As you must have gathered from recent developments and discussions, there are a bunch of us out here in the Cloud who really like jq and would like it to continue to evolve in the direction of more functionality. My own view is that jq should (at least) be able to do whatever people usually do with sed/awk/grep -- both because that's more or less what the jq splash page implies, but more importantly because the world needs a JSON-oriented tool that's as useful as sed/awk/grep and as sleek and elegant as jq.

That's why I'm quite comfortable with having the equivalent of awk's getline, which gives @nicowilliams the functionality he's looking for but without the C-style handles.

(If there were a proposal for JSON-object-style handles, I'd be all ears :-)

nicowilliams commented 10 years ago

@stedolan I agree that high-level generators that take file names as input and which then read an output their contents is a desirable goal. I'll add those.

This, then, is the design:

(@stedolan is not a fan of adding more command-line arguments, but we need some if we're going to allow opening files from within jq programs, as today jq is a very nice little sandbox -- I don't want to surprise anyone by making it not a sandbox by default! In any case, we'll be able to rationalize other options away with I/O primitives, though we might only do that in a jq2 executable.)
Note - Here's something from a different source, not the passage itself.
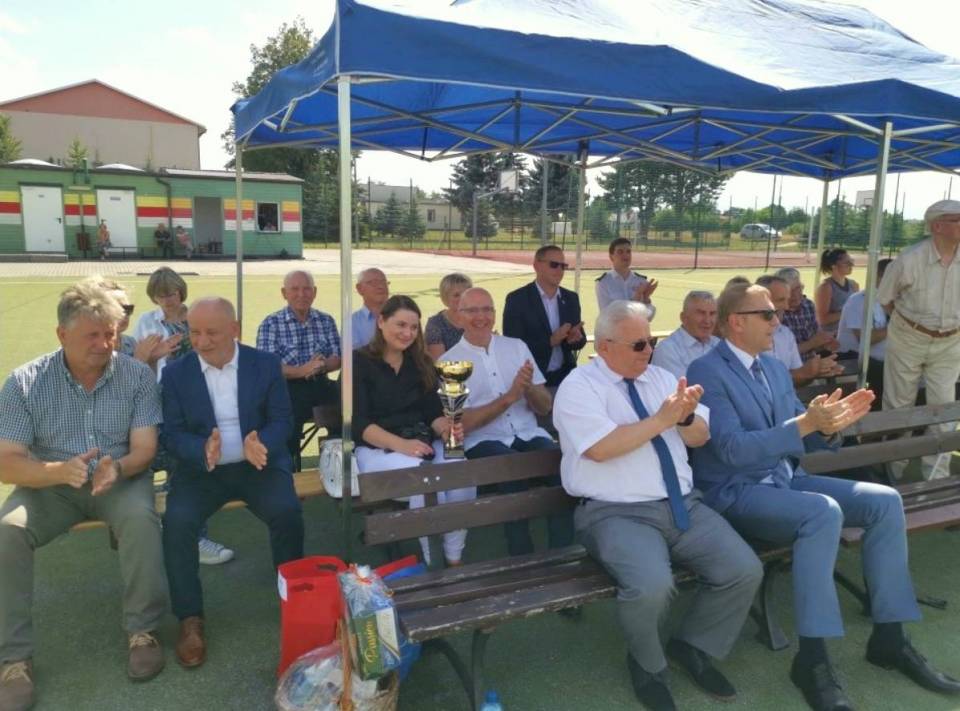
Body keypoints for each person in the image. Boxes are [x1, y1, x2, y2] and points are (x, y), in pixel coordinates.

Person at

In all cases the readers will generate. Callers that want one item should call first(stdin) or the like, where first will be defined much like limit.
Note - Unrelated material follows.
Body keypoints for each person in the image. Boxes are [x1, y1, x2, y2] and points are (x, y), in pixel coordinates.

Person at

pkoppstein commented 10 years ago

In the meantime, could we please have system/1 (like awk)? This would resolve (or at least mitigate) several outstanding issues (notably #147, #492, #503).

Whether it is a generator or returns an array does not much matter to me; and if it is reimplemented later using a more generic framework, so be it. Thank you.

zmwangx commented 10 years ago

@pkoppstein I'd really like to see something like awk's system. That would at least solve a range of formatting problems for me, where jq's built-in format strings fall short.

nicowilliams commented 9 years ago

With a streaming parser option on deck, a way to read from stdin in a jq program is becoming urgent.

A thought occurs: reading from stdin (or even a file handle passed by the C program) is not really appropriate, in part because in an invocation like curl ... | jq . file0 file1 .. fileN there are N+1 inputs, not a single file handle. And interleaving with jq's reading from them can even be desirable.

A first step might be to add an input and inputs builtins that use a C caller-provided callback to read one more input (input) or stream all inputs inputs.

nicowilliams commented 9 years ago

Superseded by #925.